Dataset entries:
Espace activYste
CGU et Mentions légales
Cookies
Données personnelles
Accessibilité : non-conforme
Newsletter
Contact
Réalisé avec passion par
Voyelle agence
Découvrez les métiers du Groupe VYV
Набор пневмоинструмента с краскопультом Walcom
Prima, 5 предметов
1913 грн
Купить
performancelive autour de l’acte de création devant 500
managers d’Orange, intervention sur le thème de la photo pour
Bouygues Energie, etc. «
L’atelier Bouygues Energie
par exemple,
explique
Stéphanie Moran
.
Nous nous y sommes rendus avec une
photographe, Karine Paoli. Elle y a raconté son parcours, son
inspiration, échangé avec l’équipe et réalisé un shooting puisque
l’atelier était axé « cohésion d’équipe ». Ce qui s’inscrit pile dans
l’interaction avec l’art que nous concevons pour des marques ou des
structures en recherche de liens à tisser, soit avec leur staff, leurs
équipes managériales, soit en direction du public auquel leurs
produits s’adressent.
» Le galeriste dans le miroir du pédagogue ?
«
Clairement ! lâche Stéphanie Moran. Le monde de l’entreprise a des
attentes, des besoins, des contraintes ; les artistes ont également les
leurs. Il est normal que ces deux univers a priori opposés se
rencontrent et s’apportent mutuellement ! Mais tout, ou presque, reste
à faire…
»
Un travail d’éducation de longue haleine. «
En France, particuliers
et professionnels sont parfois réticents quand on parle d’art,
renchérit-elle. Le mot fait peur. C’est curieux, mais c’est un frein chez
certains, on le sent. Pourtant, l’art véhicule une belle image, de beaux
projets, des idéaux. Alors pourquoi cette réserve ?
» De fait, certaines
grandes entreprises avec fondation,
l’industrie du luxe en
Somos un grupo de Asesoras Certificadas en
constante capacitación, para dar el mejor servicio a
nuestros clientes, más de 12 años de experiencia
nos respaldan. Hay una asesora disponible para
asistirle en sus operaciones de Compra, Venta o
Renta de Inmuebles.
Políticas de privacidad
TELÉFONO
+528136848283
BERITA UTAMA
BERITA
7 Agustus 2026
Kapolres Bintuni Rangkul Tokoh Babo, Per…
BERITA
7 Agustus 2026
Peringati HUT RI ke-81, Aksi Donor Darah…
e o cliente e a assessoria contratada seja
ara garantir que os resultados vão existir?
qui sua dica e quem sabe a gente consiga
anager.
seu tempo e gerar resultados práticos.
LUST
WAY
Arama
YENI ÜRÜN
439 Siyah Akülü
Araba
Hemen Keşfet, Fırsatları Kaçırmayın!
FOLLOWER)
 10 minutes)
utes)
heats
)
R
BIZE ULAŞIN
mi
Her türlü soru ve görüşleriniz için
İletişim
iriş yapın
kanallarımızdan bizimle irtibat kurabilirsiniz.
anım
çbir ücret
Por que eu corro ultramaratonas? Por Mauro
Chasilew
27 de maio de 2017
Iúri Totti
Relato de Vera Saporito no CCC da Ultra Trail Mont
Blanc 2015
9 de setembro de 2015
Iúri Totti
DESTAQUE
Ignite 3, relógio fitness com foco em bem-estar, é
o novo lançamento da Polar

ACTIVITY:
Could you return all of the data exactly as written?

RESPONSE AREA:
Espace activYste
CGU et Mentions légales
Cookies
Données personnelles
Accessibilité : non-conforme
Newsletter
Contact
Réalisé avec passion par
Voyelle agence
Découvrez les métiers du Groupe VYV
Набор пневмоинструмента с краскопультом Walcom
Prima, 5 предметов
1913 грн
Купить
performancelive autour de l’acte de création devant 500
managers d’Orange, intervention sur le thème de la photo pour
Bouygues Energie, etc. «
L’atelier Bouygues Energie
par exemple,
explique
Stéphanie Moran
.
Nous nous y sommes rendus avec une
photographe, Karine Paoli. Elle y a raconté son parcours, son
inspiration, échangé avec l’équipe et réalisé un shooting puisque
l’atelier était axé « cohésion d’équipe ». Ce qui s’inscrit pile dans
l’interaction avec l’art que nous concevons pour des marques ou des
structures en recherche de liens à tisser, soit avec leur staff, leurs
équipes managériales, soit en direction du public auquel leurs
produits s’adressent.
» Le galeriste dans le miroir du pédagogue ?
«
Clairement ! lâche Stéphanie Moran. Le monde de l’entreprise a des
attentes, des besoins, des contraintes ; les artistes ont également les
leurs. Il est normal que ces deux univers a priori opposés se
rencontrent et s’apportent mutuellement ! Mais tout, ou presque, reste
à faire…
»
Un travail d’éducation de longue haleine. «
En France, particuliers
et professionnels sont parfois réticents quand on parle d’art,
renchérit-elle. Le mot fait peur. C’est curieux, mais c’est un frein chez
certains, on le sent. Pourtant, l’art véhicule une belle image, de beaux
projets, des idéaux. Alors pourquoi cette réserve ?
» De fait, certaines
grandes entreprises avec fondation,
l’industrie du luxe en
Somos un grupo de Asesoras Certificadas en
constante capacitación, para dar el mejor servicio a
nuestros clientes, más de 12 años de experiencia
nos respaldan. Hay una asesora disponible para
asistirle en sus operaciones de Compra, Venta o
Renta de Inmuebles.
Políticas de privacidad
TELÉFONO
+528136848283
BERITA UTAMA
BERITA
7 Agustus 2026
Kapolres Bintuni Rangkul Tokoh Babo, Per…
BERITA
7 Agustus 2026
Peringati HUT RI ke-81, Aksi Donor Darah…
e o cliente e a assessoria contratada seja
ara garantir que os resultados vão existir?
qui sua dica e quem sabe a gente consiga
anager.
seu tempo e gerar resultados práticos.
LUST
WAY
Arama
YENI ÜRÜN
439 Siyah Akülü
Araba
Hemen Keşfet, Fırsatları Kaçırmayın!
FOLLOWER)
 10 minutes)
utes)
heats
)
R
BIZE ULAŞIN
mi
Her türlü soru ve görüşleriniz için
İletişim
iriş yapın
kanallarımızdan bizimle irtibat kurabilirsiniz.
anım
çbir ücret
Por que eu corro ultramaratonas? Por Mauro
Chasilew
27 de maio de 2017
Iúri Totti
Relato de Vera Saporito no CCC da Ultra Trail Mont
Blanc 2015
9 de setembro de 2015
Iúri Totti
DESTAQUE
Ignite 3, relógio fitness com foco em bem-estar, é
o novo lançamento da Polar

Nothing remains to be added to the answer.